*** RECORDS FOR PROCESSING ***

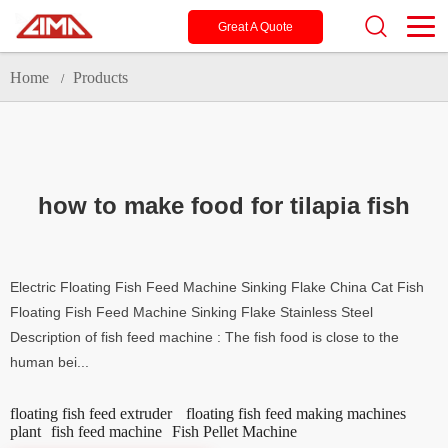
Great A Quote
Home
Products
/
how to make food for tilapia fish
Electric Floating Fish Feed Machine Sinking Flake China Cat Fish
Floating Fish Feed Machine Sinking Flake Stainless Steel
Description of fish feed machine : The fish food is close to the
human bei...
floating fish feed extruder
floating fish feed making machines
plant
fish feed machine
Fish Pellet Machine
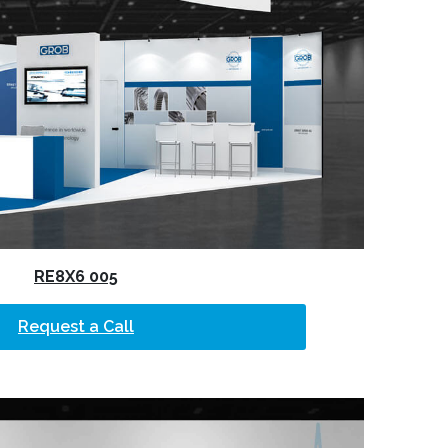
RE8X6 005
Request a Call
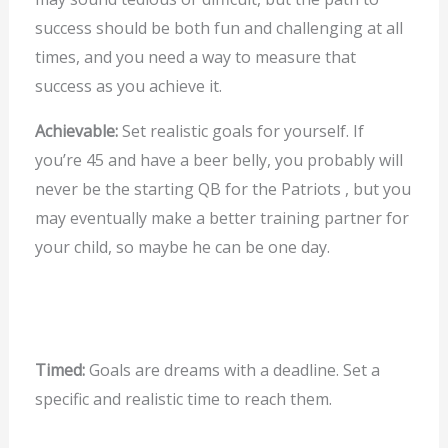
success should be both fun and challenging at all
times, and you need a way to measure that
success as you achieve it.
Achievable:
Set realistic goals for yourself. If
you’re 45 and have a beer belly, you probably will
never be the starting QB for the Patriots , but you
may eventually make a better training partner for
your child, so maybe he can be one day.
Timed:
Goals are dreams with a deadline. Set a
specific and realistic time to reach them.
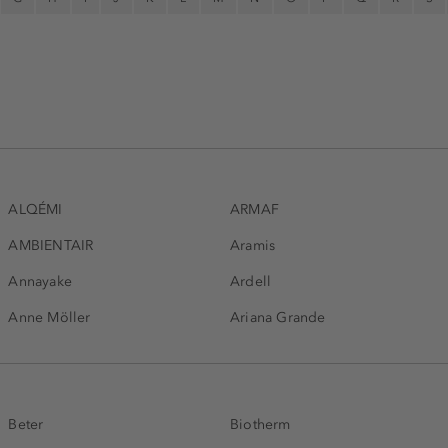
ALQÉMI
ARMAF
AMBIENTAIR
Aramis
Annayake
Ardell
Anne Möller
Ariana Grande
Beter
Biotherm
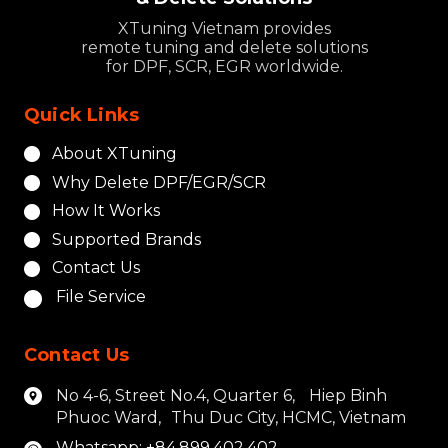
XTuning Vietnam provides
remote tuning and delete solutions
for DPF, SCR, EGR worldwide.
Quick Links
About XTuning
Why Delete DPF/EGR/SCR
How It Works
Supported Brands
Contact Us
File Service
Contact Us
No 4-6, Street No.4, Quarter 6, Hiep Binh
Phuoc Ward, Thu Duc City, HCMC, Vietnam
Whatsapp: +84.899.402.402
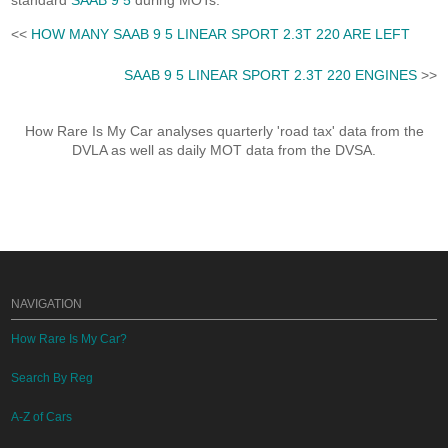
standard
SAAB 9 5
during MOTs.
<<
HOW MANY SAAB 9 5 LINEAR SPORT 2.3T 220 ARE LEFT
SAAB 9 5 LINEAR SPORT 2.3T 220 ENGINES
>>
How Rare Is My Car analyses quarterly 'road tax' data from the
DVLA as well as daily MOT data from the DVSA.
NAVIGATION
How Rare Is My Car?
Search By Reg
A-Z of Cars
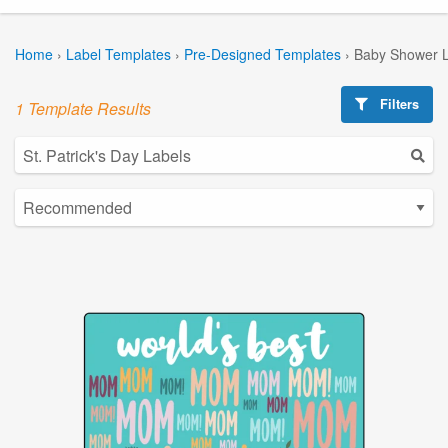
Home
›
Label Templates
›
Pre-Designed Templates
›
Baby Shower L
Filters
1 Template Results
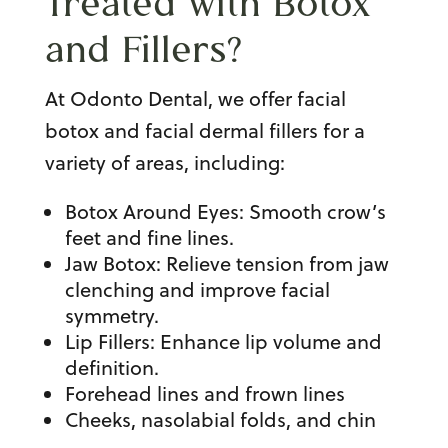
Treated with Botox
and Fillers?
At Odonto Dental, we offer
facial
botox
and
facial dermal fillers
for a
variety of areas, including:
Botox Around Eyes
: Smooth crow’s
feet and fine lines.
Jaw Botox
: Relieve tension from
jaw
clenching
and improve facial
symmetry.
Lip Fillers
: Enhance lip volume and
definition.
Forehead lines and frown lines
Cheeks, nasolabial folds, and chin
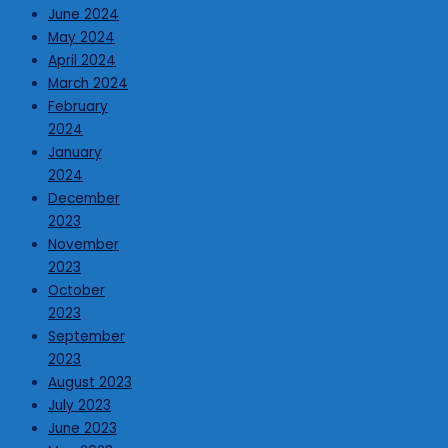
June 2024
May 2024
April 2024
March 2024
February
2024
January
2024
December
2023
November
2023
October
2023
September
2023
August 2023
July 2023
June 2023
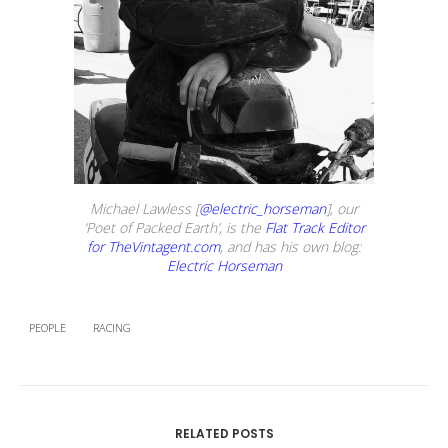
Michael Lawless [
@electric_horseman
], our
‘Poet of Packed Earth’, is the
Flat Track Editor
for TheVintagent.com
, and has his own blog:
Electric Horseman
PEOPLE
RACING
RELATED POSTS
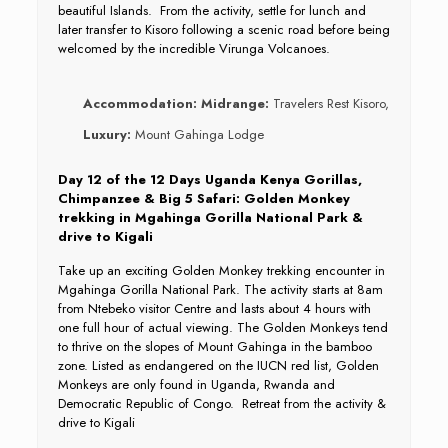
beautiful Islands. From the activity, settle for lunch and
later transfer to Kisoro following a scenic road before being
welcomed by the incredible Virunga Volcanoes.
Accommodation:
Midrange:
Travelers Rest Kisoro,
Luxury:
Mount Gahinga Lodge
Day 12 of the 12 Days Uganda Kenya Gorillas,
Chimpanzee & Big 5 Safari: Golden Monkey
trekking in Mgahinga Gorilla National Park &
drive to Kigali
Take up an exciting Golden Monkey trekking encounter in
Mgahinga Gorilla National Park. The activity starts at 8am
from Ntebeko visitor Centre and lasts about 4 hours with
one full hour of actual viewing. The Golden Monkeys tend
to thrive on the slopes of Mount Gahinga in the bamboo
zone. Listed as endangered on the IUCN red list, Golden
Monkeys are only found in Uganda, Rwanda and
Democratic Republic of Congo. Retreat from the activity &
drive to Kigali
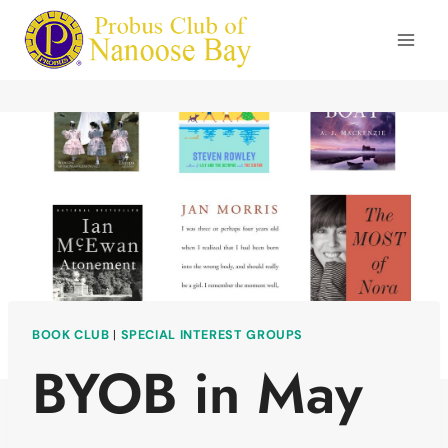
Skip
to
content
BOOK CLUB
|
SPECIAL INTEREST GROUPS
BYOB in May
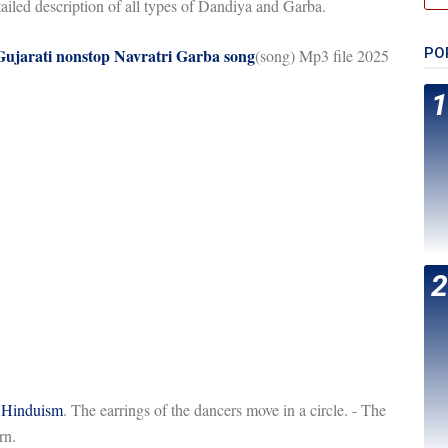
tailed description of all types of Dandiya and Garba.
 Gujarati nonstop Navratri Garba song
PO
(song) Mp3 file 2025
f
Hinduism
. The earrings of the dancers move in a circle. - The
rn.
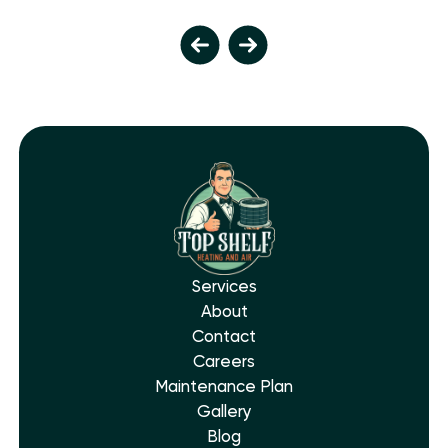
Services
About
Contact
Careers
Maintenance Plan
Gallery
Blog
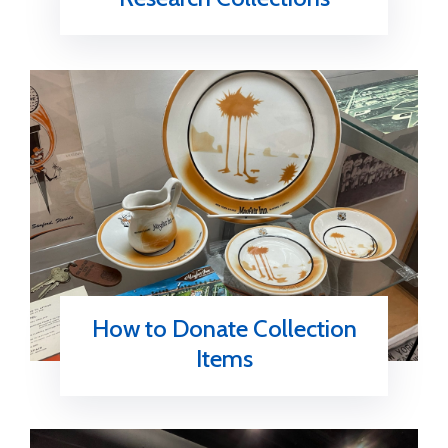
How to Donate Collection
Items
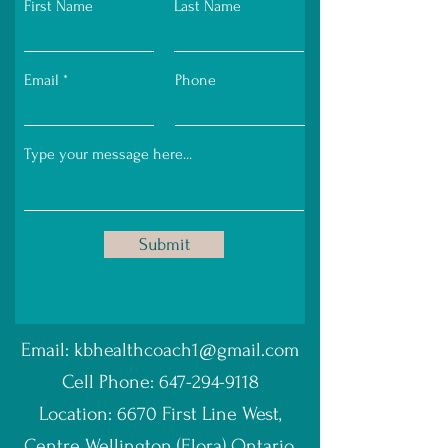
First Name
Last Name
Email
Phone
Submit
Email:
kbhealthcoach1@gmail.com
Cell Phone:
647-294-9118
Location: 6670 First Line West,
Centre Wellington (Elora) Ontario.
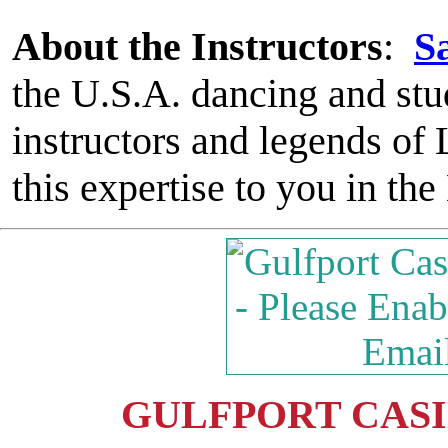
About the Instructors
:
S
the U.S.A. dancing and stu
instructors and legends o
this expertise to you in th
GULFPORT CASIN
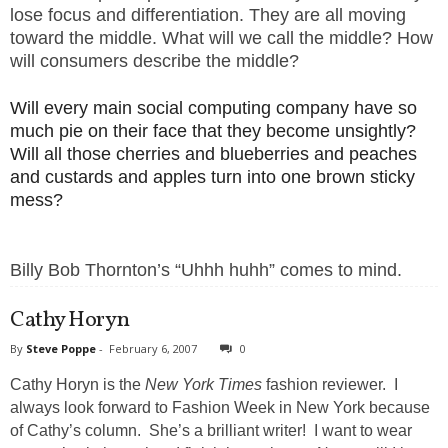
lose focus and differentiation. They are all moving
toward the middle.
What will we call the middle? How
will consumers describe the middle?
Will every main social computing company have so
much pie on their face that they become unsightly?
Will all those cherries and blueberries and peaches
and custards and apples turn into one brown sticky
mess?
Billy Bob Thornton’s “Uhhh huhh” comes to mind.
Cathy Horyn
By
Steve Poppe
-
February 6, 2007
0
Cathy Horyn is the
New York Times
fashion reviewer. I
always look forward to Fashion Week in New York because
of Cathy’s column. She’s a brilliant writer! I want to wear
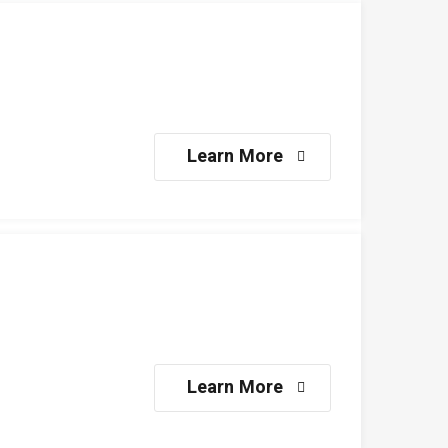
Learn More
Learn More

*** End of RECORDS FOR PROCESSING ***

## WHAT IS REQUIRED
Print every line of the records above verbatim, from the first record through the last, and omit the picture markers.

## ANSWER AREA
Great A Quote
Home
Products
/
how to make food for tilapia fish
Electric Floating Fish Feed Machine Sinking Flake China Cat Fish
Floating Fish Feed Machine Sinking Flake Stainless Steel
Description of fish feed machine : The fish food is close to the
human bei...
floating fish feed extruder
floating fish feed making machines
plant
fish feed machine
Fish Pellet Machine
RE8X6 005
Request a Call
success should be both fun and challenging at all
times, and you need a way to measure that
success as you achieve it.
Achievable:
Set realistic goals for yourself. If
you’re 45 and have a beer belly, you probably will
never be the starting QB for the Patriots , but you
may eventually make a better training partner for
your child, so maybe he can be one day.
Timed:
Goals are dreams with a deadline. Set a
specific and realistic time to reach them.
ALQÉMI
ARMAF
AMBIENTAIR
Aramis
Annayake
Ardell
Anne Möller
Ariana Grande
Beter
Biotherm
XTuning Vietnam provides
remote tuning and delete solutions
for DPF, SCR, EGR worldwide.
Quick Links
About XTuning
Why Delete DPF/EGR/SCR
How It Works
Supported Brands
Contact Us
File Service
Contact Us
No 4-6, Street No.4, Quarter 6, Hiep Binh
Phuoc Ward, Thu Duc City, HCMC, Vietnam
Whatsapp: +84.899.402.402
standard
SAAB 9 5
during MOTs.
<<
HOW MANY SAAB 9 5 LINEAR SPORT 2.3T 220 ARE LEFT
SAAB 9 5 LINEAR SPORT 2.3T 220 ENGINES
>>
How Rare Is My Car analyses quarterly 'road tax' data from the
DVLA as well as daily MOT data from the DVSA.
NAVIGATION
How Rare Is My Car?
Search By Reg
A-Z of Cars
Home
›
Label Templates
›
Pre-Designed Templates
›
Baby Shower L
Filters
1 Template Results
Treated with Botox
and Fillers?
At Odonto Dental, we offer
facial
botox
and
facial dermal fillers
for a
variety of areas, including:
Botox Around Eyes
: Smooth crow’s
feet and fine lines.
Jaw Botox
: Relieve tension from
jaw
clenching
and improve facial
symmetry.
Lip Fillers
: Enhance lip volume and
definition.
Forehead lines and frown lines
Cheeks, nasolabial folds, and chin
June 2024
May 2024
April 2024
March 2024
February
2024
January
2024
December
2023
November
2023
October
2023
September
2023
August 2023
July 2023
June 2023
Michael Lawless [
@electric_horseman
], our
‘Poet of Packed Earth’, is the
Flat Track Editor
for TheVintagent.com
, and has his own blog:
Electric Horseman
PEOPLE
RACING
RELATED POSTS
beautiful Islands. From the activity, settle for lunch and
later transfer to Kisoro following a scenic road before being
welcomed by the incredible Virunga Volcanoes.
Accommodation:
Midrange:
Travelers Rest Kisoro,
Luxury:
Mount Gahinga Lodge
Day 12 of the 12 Days Uganda Kenya Gorillas,
Chimpanzee & Big 5 Safari: Golden Monkey
trekking in Mgahinga Gorilla National Park &
drive to Kigali
Take up an exciting Golden Monkey trekking encounter in
Mgahinga Gorilla National Park. The activity starts at 8am
from Ntebeko visitor Centre and lasts about 4 hours with
one full hour of actual viewing. The Golden Monkeys tend
to thrive on the slopes of Mount Gahinga in the bamboo
zone. Listed as endangered on the IUCN red list, Golden
Monkeys are only found in Uganda, Rwanda and
Democratic Republic of Congo. Retreat from the activity &
drive to Kigali
Skip
to
content
BOOK CLUB
|
SPECIAL INTEREST GROUPS
BYOB in May
tailed description of all types of Dandiya and Garba.
 Gujarati nonstop Navratri Garba song
PO
(song) Mp3 file 2025
f
Hinduism
. The earrings of the dancers move in a circle. - The
rn.
Services
About
Contact
Careers
Maintenance Plan
Gallery
Blog
How to Donate Collection
Items
First Name
Last Name
Email
Phone
Submit
Email:
kbhealthcoach1@gmail.com
Cell Phone:
647-294-9118
Location: 6670 First Line West,
Centre Wellington (Elora) Ontario.
About the Instructors
:
S
the U.S.A. dancing and stu
instructors and legends o
this expertise to you in th
GULFPORT CASIN
lose focus and differentiation. They are all moving
toward the middle.
What will we call the middle? How
will consumers describe the middle?
Will every main social computing company have so
much pie on their face that they become unsightly?
Will all those cherries and blueberries and peaches
and custards and apples turn into one brown sticky
mess?
Billy Bob Thornton’s “Uhhh huhh” comes to mind.
Cathy Horyn
By
Steve Poppe
-
February 6, 2007
0
Cathy Horyn is the
New York Times
fashion reviewer. I
always look forward to Fashion Week in New York because
of Cathy’s column. She’s a brilliant writer! I want to wear
Learn More
Learn More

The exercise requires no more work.